It was brought to my attention about a week ago that my dad is now taking my mom to court in an attempt to get more child support since my mom no longer has to pay for me. (Child support stops once you turn 18, obviously). Well, my mom has always wanted to pursue custody of my brother and, since they're already going to be at court over the child support thing, my mom's going to due it all at once and go for custody of Brady.

I knew this was coming I just wish this situation wasn't happening. The past few days I have been so torn up inside it's ridiculous. My mom asked me to write an affidivat explaining why I think Brady should live with her. I fought with myself the past three days on whether or not I should do that. One part, a large part, was saying that I need to stay out of it and let the judge decide based on the evidence that my parents present. The other part was telling me I need to stop being indifferent and say what I think is right, for my brother's sake. At that point though, I had to contemplate what I thought was right for him, which was extremely hard. The predicament this has put me in has drove me mad. I'm not to manly to say that I have sat in my room and cried my eyes out because I'm so fucking sick of being in this situation. What's the point of getting divorced if you're going to fight worst then when you were married. You might as well have stayed together! I'm so twisted in the middle, I have my mom telling me this and my dad telling me this that I don't know what's right and wrong anymore. My head is fucking numb and I can't stop shaking. (Which came at a really bad time considering I have a huge amount of sketches due for school). I wrote the affidivat for my mom very conservatively because I really didn't want my dad to feel like I was stabbing him in the back. I've told him why I'm doing it and that I hope he doesn't hate me for doing so. I love the hell out of my dad and although I think he was good for me, I don't think he's good for Brady. But actually, a large part of me thinking that is Lori. Sometimes the way Lori talks to Brady screams "I hate you." She always has this tone with him that she never uses for with anyone else. I don't care how bad Brady is, he shouldn't feel like he's hated by you. and he does. All she fucking cares about his her baby. And I'm not letting her and my dad move to Minnesota and take him away from our mom.

I really hope I did the right thing by giving my mom an affidivat. I told her not to use it unless the lawyer absolutely had to have it. Whether or not she keeps that promise, I don't know. I'm sure she will but you never know what a parent will due to have cusotdy of their kid.

I just wanted to wake up this morning and hope this all was a fucking nightmare and then I could come right about that here in whats supposed to be my dream journal. But this isn't a dream, unfortunately. Things are only going to get worst and I don't know if I'll be able to handle them.

Kids who live in healthy homes with happy parents are so fucking lucky. I dream of that. Why couldn't it work out between you two!? Don't you fucking see what your doing to me and Brady. Why do you two have to be so fucking stubborn. Why can I see that and you can't when you are supposed to be the adult and are two times older than me. Stop holding fucking grudges against eachother. You're hurting me more than you ever could imagine. Stop saying I know what you're going through. You don't! You're not the kind of person who hates hurting others, I am. And in this situation, it's impossible for me not to hurt somebody and I don't know if I can hanle that.

Who knows where Brady will be better off? I can think it would be with my mom but I could never know for sure until he actually lived there. My dad is convinced that Jerry is a drunk and would beat Brady if he was bad. But Jerry loves Brady like his own son and I'm sure he would never do that. But can I be so sure? Alchohol can do some fucked up things to people, and Jerry does drink a little to much on occasion. I've never felt threatened by him. I'm sure things would change though if Brady lived with them.

What you have to do: From the journal entry about the custody dispute, extract the passage starting at "I just wanted" and ending at "to handle them.".

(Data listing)
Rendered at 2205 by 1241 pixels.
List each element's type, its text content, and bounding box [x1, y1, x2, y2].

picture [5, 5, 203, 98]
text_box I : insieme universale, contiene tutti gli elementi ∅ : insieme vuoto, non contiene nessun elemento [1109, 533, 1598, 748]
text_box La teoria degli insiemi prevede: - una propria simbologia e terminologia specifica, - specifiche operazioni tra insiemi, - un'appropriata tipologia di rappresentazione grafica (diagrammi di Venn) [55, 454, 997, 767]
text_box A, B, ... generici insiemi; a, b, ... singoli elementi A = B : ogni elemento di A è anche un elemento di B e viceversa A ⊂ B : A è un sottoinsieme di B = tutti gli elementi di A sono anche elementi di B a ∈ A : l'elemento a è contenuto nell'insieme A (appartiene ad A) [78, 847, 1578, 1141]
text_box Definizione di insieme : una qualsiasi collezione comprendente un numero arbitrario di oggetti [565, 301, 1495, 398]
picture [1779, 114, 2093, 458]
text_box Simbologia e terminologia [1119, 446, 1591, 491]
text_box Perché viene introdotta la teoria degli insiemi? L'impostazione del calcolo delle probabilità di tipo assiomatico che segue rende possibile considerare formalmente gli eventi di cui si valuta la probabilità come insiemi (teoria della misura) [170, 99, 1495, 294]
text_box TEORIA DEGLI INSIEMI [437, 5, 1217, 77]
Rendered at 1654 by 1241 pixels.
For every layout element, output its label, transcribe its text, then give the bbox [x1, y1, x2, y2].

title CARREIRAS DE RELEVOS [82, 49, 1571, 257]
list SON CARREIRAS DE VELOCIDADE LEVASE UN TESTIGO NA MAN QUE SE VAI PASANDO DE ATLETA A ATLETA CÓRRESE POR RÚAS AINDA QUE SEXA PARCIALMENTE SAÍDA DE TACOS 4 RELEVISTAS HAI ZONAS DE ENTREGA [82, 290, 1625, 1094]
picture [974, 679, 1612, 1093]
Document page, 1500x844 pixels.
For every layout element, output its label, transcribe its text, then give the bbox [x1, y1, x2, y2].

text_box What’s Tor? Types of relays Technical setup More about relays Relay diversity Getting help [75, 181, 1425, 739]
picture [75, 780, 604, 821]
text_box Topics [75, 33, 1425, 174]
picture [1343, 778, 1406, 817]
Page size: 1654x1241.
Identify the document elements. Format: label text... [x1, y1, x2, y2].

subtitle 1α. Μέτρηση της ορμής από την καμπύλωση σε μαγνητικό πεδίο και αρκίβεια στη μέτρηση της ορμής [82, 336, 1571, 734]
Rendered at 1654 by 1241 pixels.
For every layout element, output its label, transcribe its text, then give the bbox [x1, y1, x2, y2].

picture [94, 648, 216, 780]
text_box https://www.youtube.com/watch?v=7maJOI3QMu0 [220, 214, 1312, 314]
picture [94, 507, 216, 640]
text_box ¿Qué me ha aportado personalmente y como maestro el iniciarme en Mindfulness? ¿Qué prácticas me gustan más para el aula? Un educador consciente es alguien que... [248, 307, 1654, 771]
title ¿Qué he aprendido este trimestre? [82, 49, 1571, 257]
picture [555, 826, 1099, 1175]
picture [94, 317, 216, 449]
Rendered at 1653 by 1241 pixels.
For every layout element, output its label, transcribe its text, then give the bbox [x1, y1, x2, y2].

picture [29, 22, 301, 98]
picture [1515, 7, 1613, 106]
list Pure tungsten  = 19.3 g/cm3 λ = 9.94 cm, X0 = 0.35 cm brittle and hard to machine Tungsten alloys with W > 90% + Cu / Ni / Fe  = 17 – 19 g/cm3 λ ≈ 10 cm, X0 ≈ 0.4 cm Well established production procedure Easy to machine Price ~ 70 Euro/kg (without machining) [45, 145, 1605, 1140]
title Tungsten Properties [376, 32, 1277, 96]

Finished task:
I just wanted to wake up this morning and hope this all was a fucking nightmare and then I could come right about that here in whats supposed to be my dream journal. But this isn't a dream, unfortunately. Things are only going to get worst and I don't know if I'll be able to handle them.